:: Task to complete ::
In the bikeshare forecasting text, condense the list of points that begins "Can handle weekly seasonality" into one short sentence that keeps its main facts.
──────── Reading text ────────
DC bikeshare data of Hadi and Gama (2013) from UCI Machine Learning Repository

In [39]:
bikes=pd.read_csv('data/bike_sharing_daily.csv')
bikes['dteday']=pd.to_datetime(bikes['dteday'])
fig, ax = plt.subplots(1, figsize = (25, 6))
ax.plot(bikes['dteday'], bikes['cnt'])
Out[39]:
[<matplotlib.lines.Line2D at 0x7f02787ee790>]

Application¶

  • Can handle weekly seasonality by considering seasonal ARIMA models with a period of 7.
  • Handle yearly seasonality with month dummies
  • Keep holiday dummies
  • Convert data into numpy array as input to auto_arima
In [40]:
bikes_clean = bikes[['cnt','mnth','holiday']]
bikes_clean['int']=1.0
bikes_clean = pd.get_dummies(bikes_clean, columns=['mnth'], drop_first=True)
bikes_arr = bikes_clean.to_numpy(dtype='float')
bikes_train=bikes_arr[:640,:]

Fit and forecast¶

In [41]:
out = auto_arima_f(bikes_train[:,0],xreg = bikes_train[:,1:],seasonal=True,period=7)
print(out['arma'])
(1, 1, 0, 1, 7, 1, 0)
──────── Provided information ────────
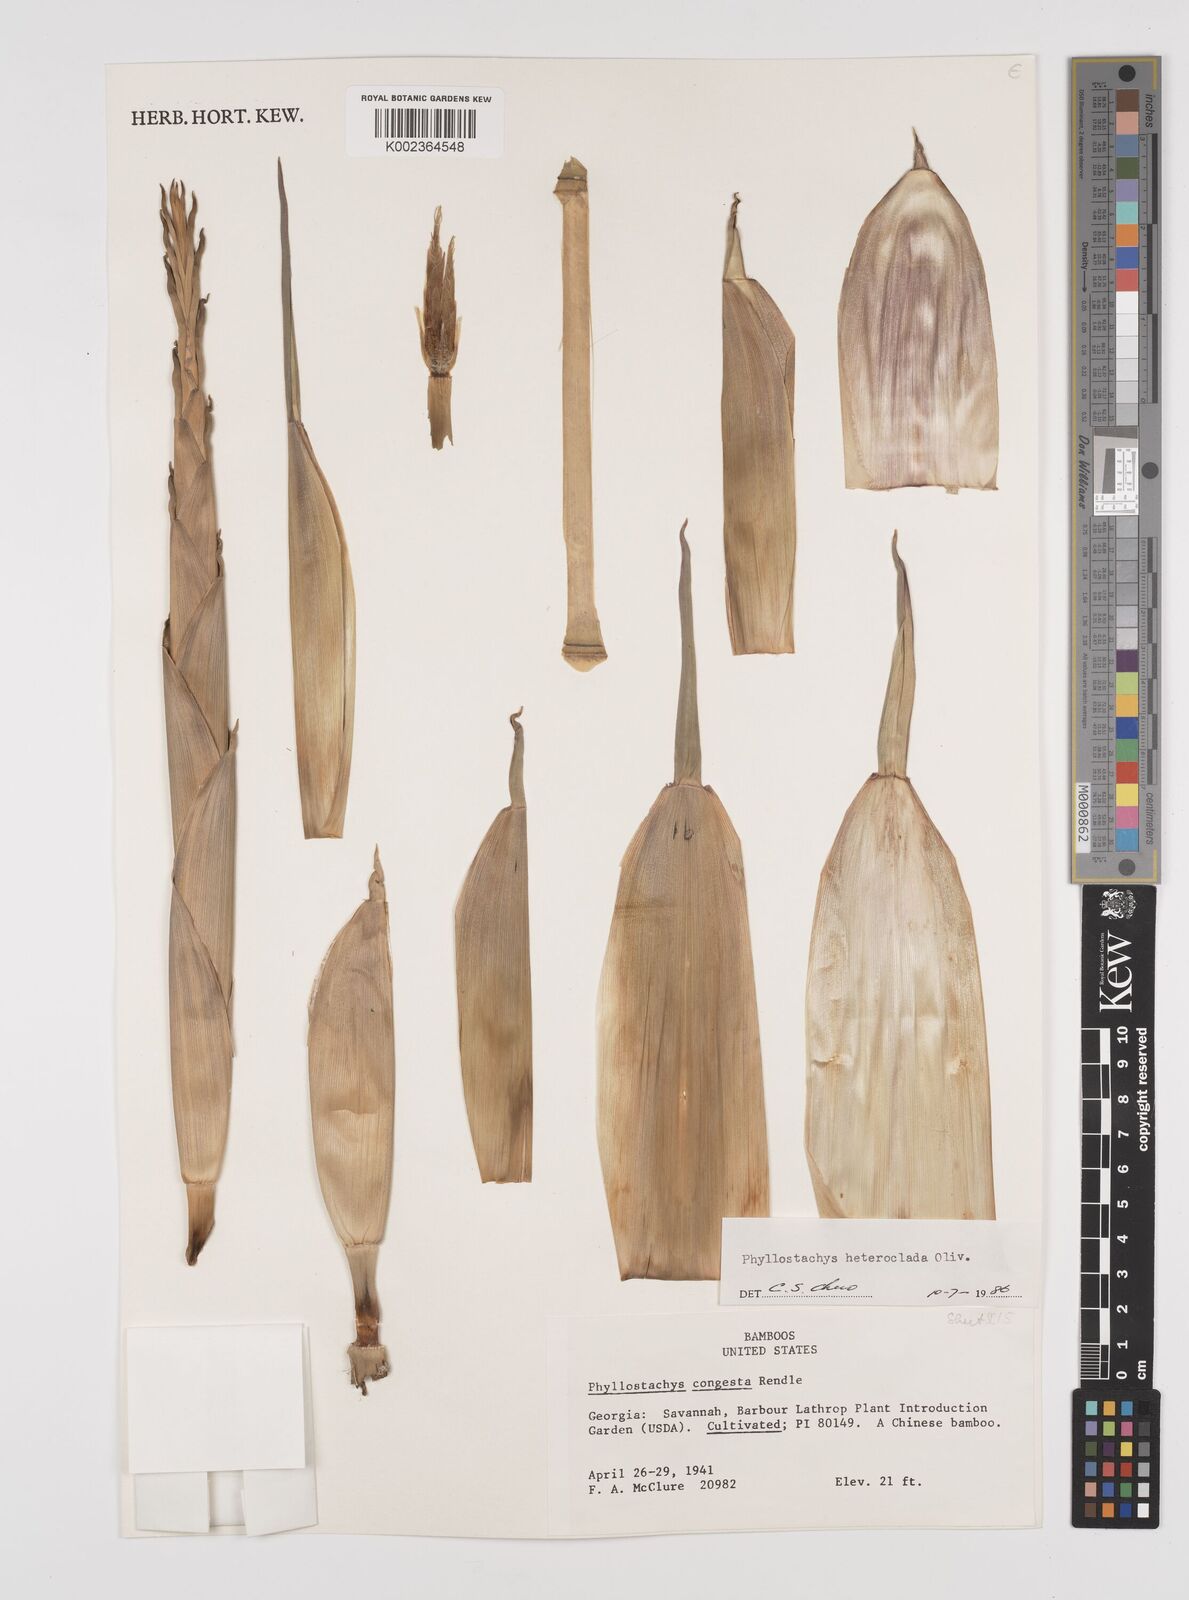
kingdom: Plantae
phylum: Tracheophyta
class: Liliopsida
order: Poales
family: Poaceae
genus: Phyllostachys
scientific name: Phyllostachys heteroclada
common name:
────────
──────── Provided information ────────
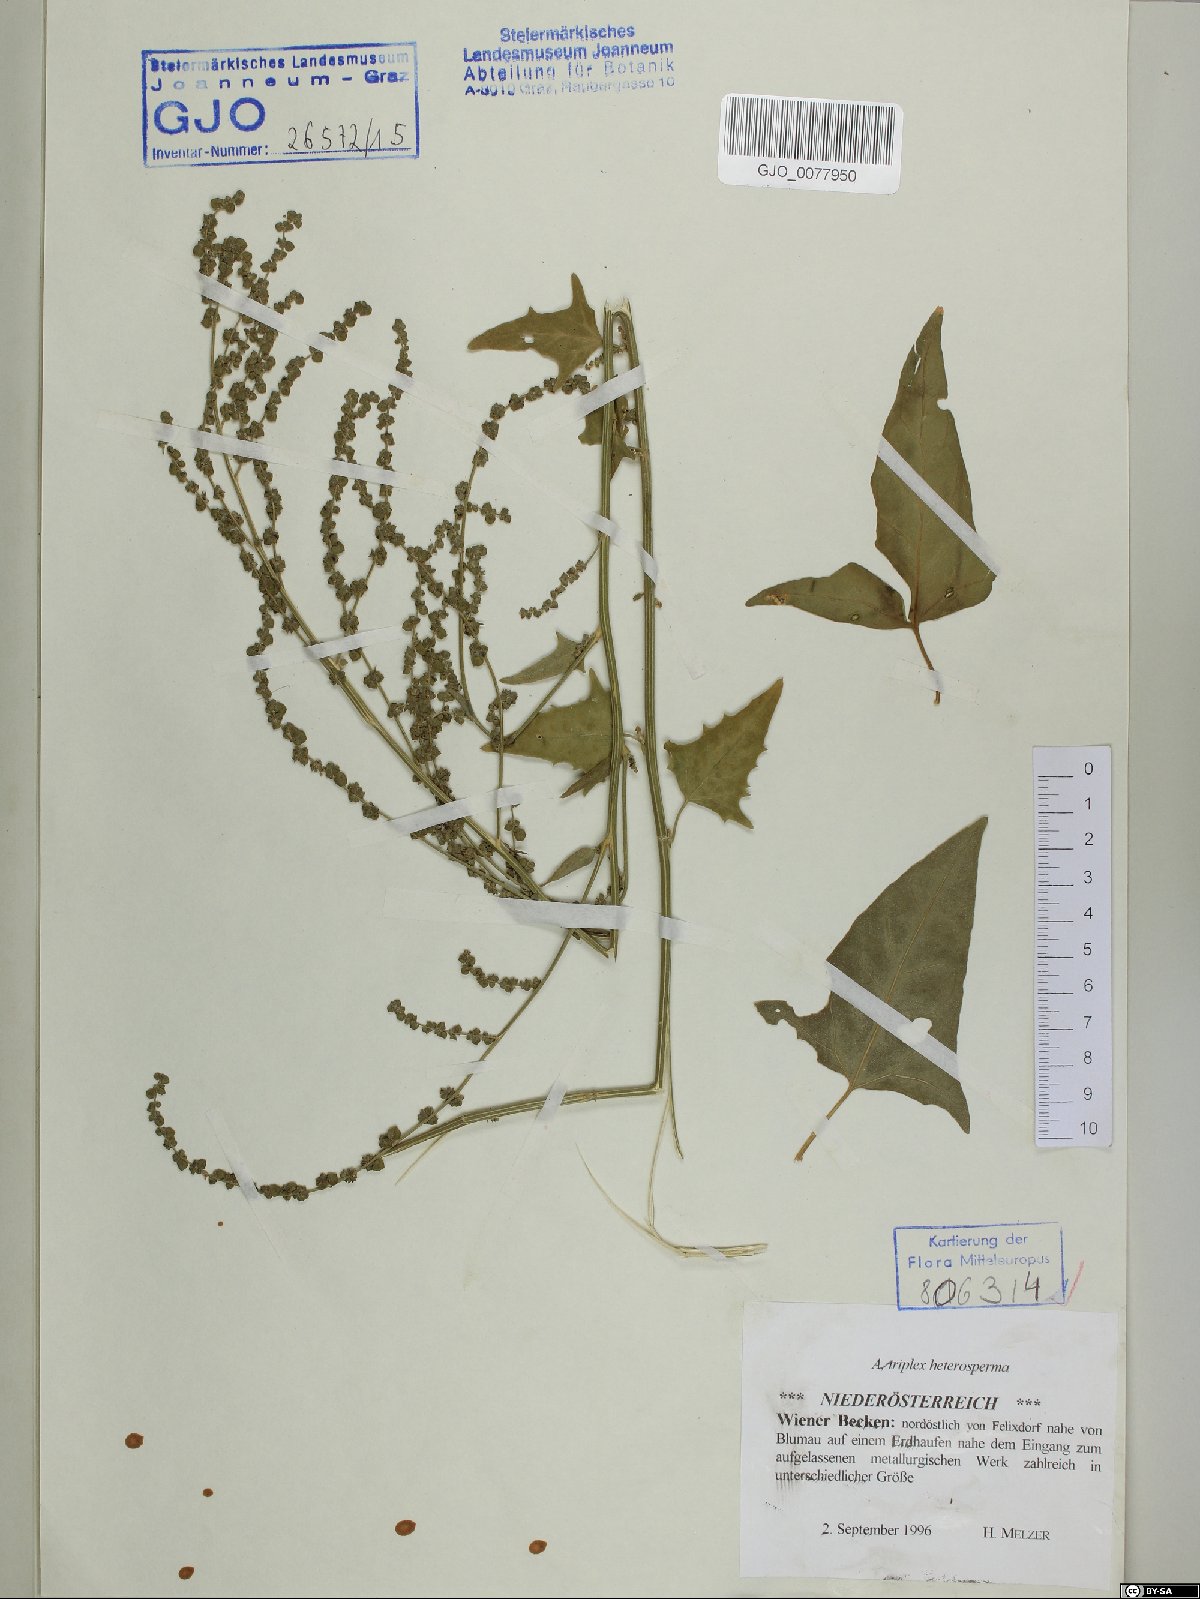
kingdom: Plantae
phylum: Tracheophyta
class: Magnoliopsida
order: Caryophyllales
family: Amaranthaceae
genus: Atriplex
────────
:: Response area ::
Weekly seasonality is handled with seasonal ARIMA models of period 7 and yearly seasonality with month dummies, holiday dummies are kept, and the data go into auto_arima as a numpy array.